Because right now the public opinion situation is very muddled.  People absolutely believe this is a crisis and they might not want to bail out Wall Street but they are adamant that something be done.  This is acute in California.  The state, with its emphasis on selling bonds and borrowing, is currently unable to pay its bills.  Bonds for highway construction, schools, housing and water projects cannot be sold.  The credit crunch has real-world effects.  This is why the Governor wrote the Congressional delegation and urged passage.  This is also why you don’t run a government based on borrowing, but there you go.

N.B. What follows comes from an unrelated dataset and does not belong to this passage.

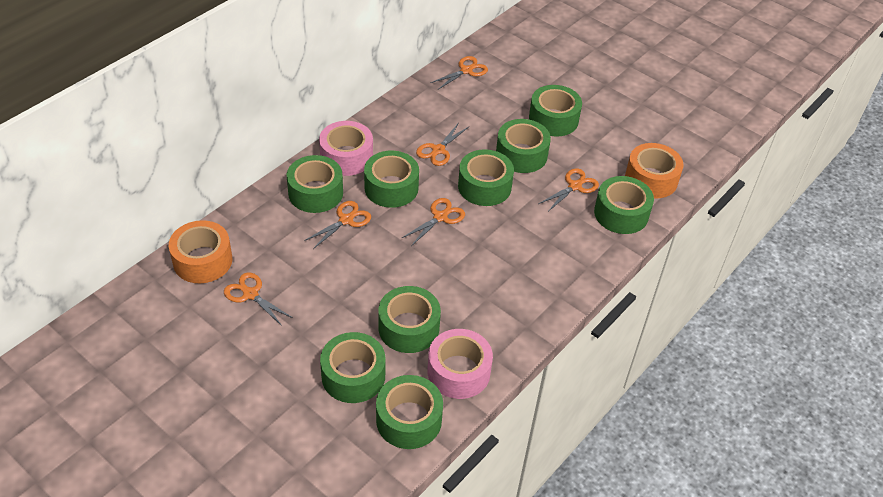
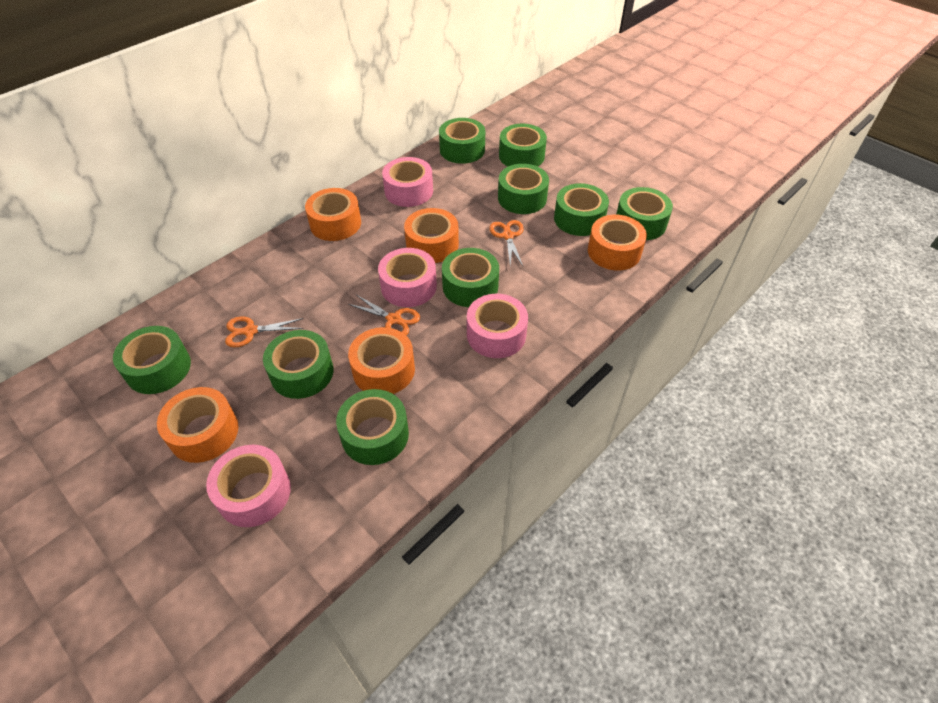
orange scissors: [224,272,293,326] [304,201,371,249] [402,198,465,246] [416,124,469,166] [430,56,488,89] [538,168,599,212] = 6 -> [225,316,304,348] [348,295,420,336] [489,220,524,266] = 3
orange tape: [169,220,232,283] [625,143,684,198] = 2 -> [157,387,238,463] [305,188,361,241] [348,327,415,394] [404,208,459,263] [588,215,647,270] = 5
pink tape: [319,121,373,176] [428,329,493,399] = 2 -> [206,445,291,527] [378,248,437,307] [382,157,433,207] [467,294,528,358] = 4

And so you have the fascinating and strange situation where Democratic challengers in Congressional races are hammering their incumbent opponents for voting yes AND voting no on the House plan.  On the side of “how could you vote for this” are Bill Durston (who rushed out an ad hitting Dan Lungren for voting yes) and Ed Chau (who slammed Gary Miller in a press release).  On the side of “I can’t believe you didn’t vote for this” are Nick Leibham, who couldn’t have been more exercised about Brian Bilbray’s no vote (calling it “totally irresponsible”) and Charlie Brown, who defended the need to do something against nutjob free market fundamentalist Tom McClintock.

And then you have Russ Warner, who cited David Dreier’s hypocrisy while saying he would have voted for the bill as well:

Warner’s campaign pointed to a conflicting statement on Dreier’s website, where the 13-term incumbent writes, “I believe we need to empower families to make sound economic choices and avoid taxpayer funded bailouts.”

While Warner says he would have voted for the bailout bill as well, his campaign attacked Dreier for changing his position.

The point is that no politician has any idea what the people want, and the decision-making process is exceedingly complex.  Those who are taking principled stands are likely to be rewarded and those taking political ones punished, but even that is unclear.  I would steer clear of making definitive statements about the public mood; chances are they don’t even know what they think.